- _PROBLEM STATEMENT_
Copy the listing exactly as given. Omit every picture.
-- DATA EXTRACT follows --
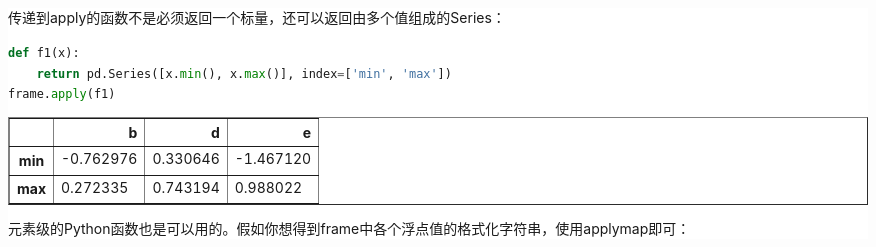 

传递到apply的函数不是必须返回一个标量，还可以返回由多个值组成的Series：


```python
def f1(x):
    return pd.Series([x.min(), x.max()], index=['min', 'max'])
frame.apply(f1)
```




<div>
<style scoped>
    .dataframe tbody tr th:only-of-type {
        vertical-align: middle;
    }

    .dataframe tbody tr th {
        vertical-align: top;
    }

    .dataframe thead th {
        text-align: right;
    }
</style>
<table border="1" class="dataframe">
  <thead>
    <tr style="text-align: right;">
      <th></th>
      <th>b</th>
      <th>d</th>
      <th>e</th>
    </tr>
  </thead>
  <tbody>
    <tr>
      <th>min</th>
      <td>-0.762976</td>
      <td>0.330646</td>
      <td>-1.467120</td>
    </tr>
    <tr>
      <th>max</th>
      <td>0.272335</td>
      <td>0.743194</td>
      <td>0.988022</td>
    </tr>
  </tbody>
</table>
</div>



元素级的Python函数也是可以用的。假如你想得到frame中各个浮点值的格式化字符串，使用applymap即可：
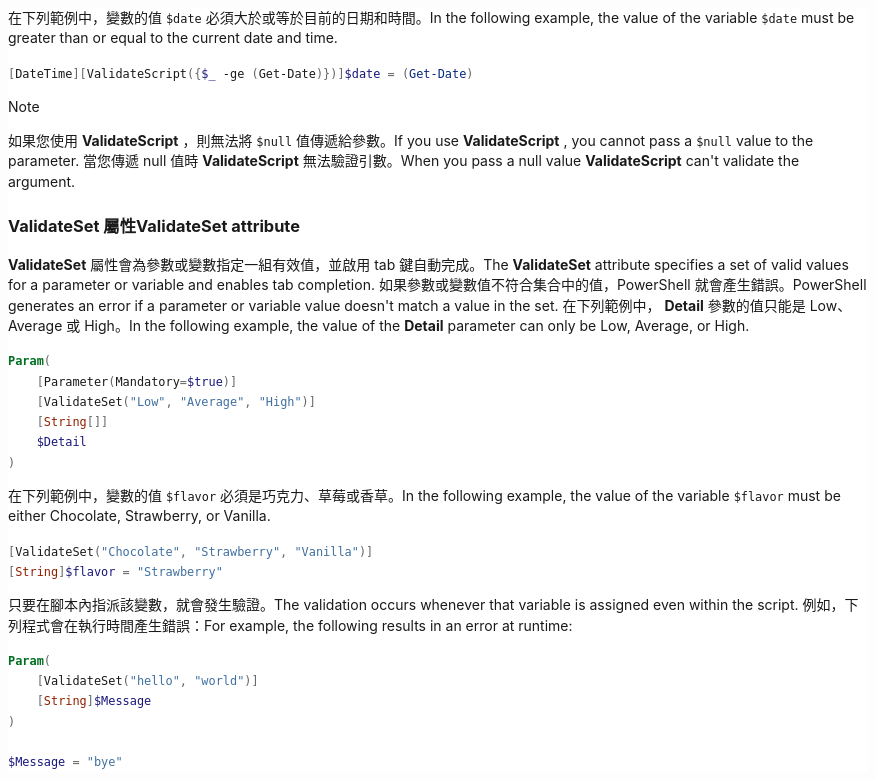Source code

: <span data-ttu-id="fe798-268">在下列範例中，變數的值 `$date` 必須大於或等於目前的日期和時間。</span><span class="sxs-lookup"><span data-stu-id="fe798-268">In the following example, the value of the variable `$date` must be greater than or equal to the current date and time.</span></span>

```powershell
[DateTime][ValidateScript({$_ -ge (Get-Date)})]$date = (Get-Date)
```

> [!NOTE]
> <span data-ttu-id="fe798-269">如果您使用 **ValidateScript** ，則無法將 `$null` 值傳遞給參數。</span><span class="sxs-lookup"><span data-stu-id="fe798-269">If you use **ValidateScript** , you cannot pass a `$null` value to the parameter.</span></span> <span data-ttu-id="fe798-270">當您傳遞 null 值時 **ValidateScript** 無法驗證引數。</span><span class="sxs-lookup"><span data-stu-id="fe798-270">When you pass a null value **ValidateScript** can't validate the argument.</span></span>

### <a name="validateset-attribute"></a><span data-ttu-id="fe798-271">ValidateSet 屬性</span><span class="sxs-lookup"><span data-stu-id="fe798-271">ValidateSet attribute</span></span>

<span data-ttu-id="fe798-272">**ValidateSet** 屬性會為參數或變數指定一組有效值，並啟用 tab 鍵自動完成。</span><span class="sxs-lookup"><span data-stu-id="fe798-272">The **ValidateSet** attribute specifies a set of valid values for a parameter or variable and enables tab completion.</span></span> <span data-ttu-id="fe798-273">如果參數或變數值不符合集合中的值，PowerShell 就會產生錯誤。</span><span class="sxs-lookup"><span data-stu-id="fe798-273">PowerShell generates an error if a parameter or variable value doesn't match a value in the set.</span></span> <span data-ttu-id="fe798-274">在下列範例中， **Detail** 參數的值只能是 Low、Average 或 High。</span><span class="sxs-lookup"><span data-stu-id="fe798-274">In the following example, the value of the **Detail** parameter can only be Low, Average, or High.</span></span>

```powershell
Param(
    [Parameter(Mandatory=$true)]
    [ValidateSet("Low", "Average", "High")]
    [String[]]
    $Detail
)
```

<span data-ttu-id="fe798-275">在下列範例中，變數的值 `$flavor` 必須是巧克力、草莓或香草。</span><span class="sxs-lookup"><span data-stu-id="fe798-275">In the following example, the value of the variable `$flavor` must be either Chocolate, Strawberry, or Vanilla.</span></span>

```powershell
[ValidateSet("Chocolate", "Strawberry", "Vanilla")]
[String]$flavor = "Strawberry"
```

<span data-ttu-id="fe798-276">只要在腳本內指派該變數，就會發生驗證。</span><span class="sxs-lookup"><span data-stu-id="fe798-276">The validation occurs whenever that variable is assigned even within the script.</span></span> <span data-ttu-id="fe798-277">例如，下列程式會在執行時間產生錯誤：</span><span class="sxs-lookup"><span data-stu-id="fe798-277">For example, the following results in an error at runtime:</span></span>

```powershell
Param(
    [ValidateSet("hello", "world")]
    [String]$Message
)

$Message = "bye"
```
-- DATA EXTRACT concluded --
- _EXPECTED OUTPUT_
传递到apply的函数不是必须返回一个标量，还可以返回由多个值组成的Series：


```python
def f1(x):
    return pd.Series([x.min(), x.max()], index=['min', 'max'])
frame.apply(f1)
```




<div>
<style scoped>
    .dataframe tbody tr th:only-of-type {
        vertical-align: middle;
    }

    .dataframe tbody tr th {
        vertical-align: top;
    }

    .dataframe thead th {
        text-align: right;
    }
</style>
<table border="1" class="dataframe">
  <thead>
    <tr style="text-align: right;">
      <th></th>
      <th>b</th>
      <th>d</th>
      <th>e</th>
    </tr>
  </thead>
  <tbody>
    <tr>
      <th>min</th>
      <td>-0.762976</td>
      <td>0.330646</td>
      <td>-1.467120</td>
    </tr>
    <tr>
      <th>max</th>
      <td>0.272335</td>
      <td>0.743194</td>
      <td>0.988022</td>
    </tr>
  </tbody>
</table>
</div>



元素级的Python函数也是可以用的。假如你想得到frame中各个浮点值的格式化字符串，使用applymap即可：
Source code

: <span data-ttu-id="fe798-268">在下列範例中，變數的值 `$date` 必須大於或等於目前的日期和時間。</span><span class="sxs-lookup"><span data-stu-id="fe798-268">In the following example, the value of the variable `$date` must be greater than or equal to the current date and time.</span></span>

```powershell
[DateTime][ValidateScript({$_ -ge (Get-Date)})]$date = (Get-Date)
```

> [!NOTE]
> <span data-ttu-id="fe798-269">如果您使用 **ValidateScript** ，則無法將 `$null` 值傳遞給參數。</span><span class="sxs-lookup"><span data-stu-id="fe798-269">If you use **ValidateScript** , you cannot pass a `$null` value to the parameter.</span></span> <span data-ttu-id="fe798-270">當您傳遞 null 值時 **ValidateScript** 無法驗證引數。</span><span class="sxs-lookup"><span data-stu-id="fe798-270">When you pass a null value **ValidateScript** can't validate the argument.</span></span>

### <a name="validateset-attribute"></a><span data-ttu-id="fe798-271">ValidateSet 屬性</span><span class="sxs-lookup"><span data-stu-id="fe798-271">ValidateSet attribute</span></span>

<span data-ttu-id="fe798-272">**ValidateSet** 屬性會為參數或變數指定一組有效值，並啟用 tab 鍵自動完成。</span><span class="sxs-lookup"><span data-stu-id="fe798-272">The **ValidateSet** attribute specifies a set of valid values for a parameter or variable and enables tab completion.</span></span> <span data-ttu-id="fe798-273">如果參數或變數值不符合集合中的值，PowerShell 就會產生錯誤。</span><span class="sxs-lookup"><span data-stu-id="fe798-273">PowerShell generates an error if a parameter or variable value doesn't match a value in the set.</span></span> <span data-ttu-id="fe798-274">在下列範例中， **Detail** 參數的值只能是 Low、Average 或 High。</span><span class="sxs-lookup"><span data-stu-id="fe798-274">In the following example, the value of the **Detail** parameter can only be Low, Average, or High.</span></span>

```powershell
Param(
    [Parameter(Mandatory=$true)]
    [ValidateSet("Low", "Average", "High")]
    [String[]]
    $Detail
)
```

<span data-ttu-id="fe798-275">在下列範例中，變數的值 `$flavor` 必須是巧克力、草莓或香草。</span><span class="sxs-lookup"><span data-stu-id="fe798-275">In the following example, the value of the variable `$flavor` must be either Chocolate, Strawberry, or Vanilla.</span></span>

```powershell
[ValidateSet("Chocolate", "Strawberry", "Vanilla")]
[String]$flavor = "Strawberry"
```

<span data-ttu-id="fe798-276">只要在腳本內指派該變數，就會發生驗證。</span><span class="sxs-lookup"><span data-stu-id="fe798-276">The validation occurs whenever that variable is assigned even within the script.</span></span> <span data-ttu-id="fe798-277">例如，下列程式會在執行時間產生錯誤：</span><span class="sxs-lookup"><span data-stu-id="fe798-277">For example, the following results in an error at runtime:</span></span>

```powershell
Param(
    [ValidateSet("hello", "world")]
    [String]$Message
)

$Message = "bye"
```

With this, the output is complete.